Your goal: How many lines in the records below contain the word "size"? State that number and nothing more.

[Page layout parsing data]
________________

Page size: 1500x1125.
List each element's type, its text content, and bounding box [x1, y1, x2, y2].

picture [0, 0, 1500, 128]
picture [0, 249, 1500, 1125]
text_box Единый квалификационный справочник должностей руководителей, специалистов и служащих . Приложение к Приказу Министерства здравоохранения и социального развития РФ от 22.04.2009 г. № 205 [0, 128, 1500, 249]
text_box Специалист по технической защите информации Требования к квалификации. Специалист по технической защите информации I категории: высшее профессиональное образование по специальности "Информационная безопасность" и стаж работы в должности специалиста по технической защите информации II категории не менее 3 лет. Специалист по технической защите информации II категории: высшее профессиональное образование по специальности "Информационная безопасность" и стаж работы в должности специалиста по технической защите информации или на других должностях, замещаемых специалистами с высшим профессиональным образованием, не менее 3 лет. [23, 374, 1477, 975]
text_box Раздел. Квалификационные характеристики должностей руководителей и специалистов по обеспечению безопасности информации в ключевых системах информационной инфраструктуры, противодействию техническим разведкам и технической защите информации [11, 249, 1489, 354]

________________

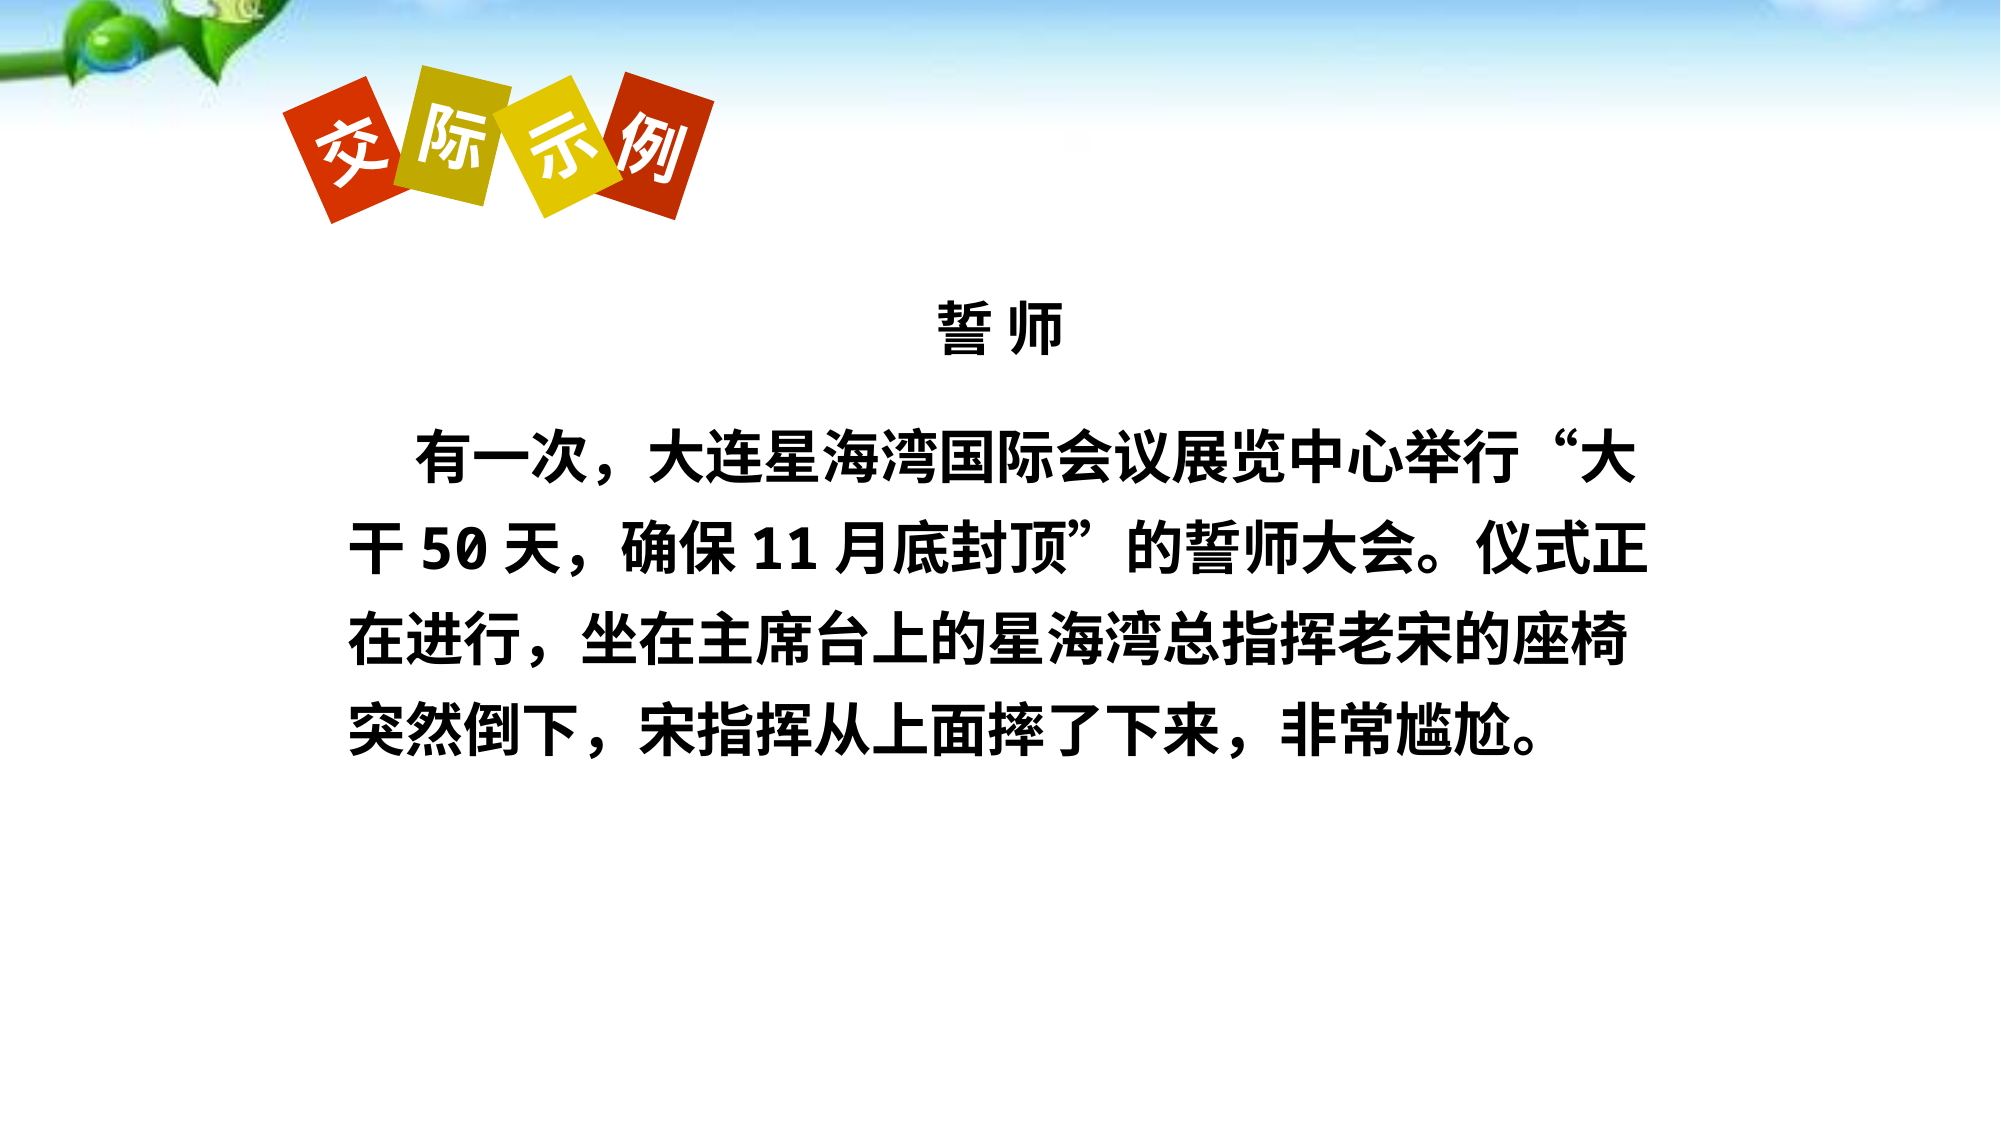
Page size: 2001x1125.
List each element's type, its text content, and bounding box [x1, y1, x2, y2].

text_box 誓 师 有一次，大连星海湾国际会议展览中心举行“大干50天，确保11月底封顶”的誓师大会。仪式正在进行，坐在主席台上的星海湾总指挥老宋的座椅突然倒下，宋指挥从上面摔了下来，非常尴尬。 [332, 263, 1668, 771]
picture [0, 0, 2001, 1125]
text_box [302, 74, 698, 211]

________________

Problem solution: 2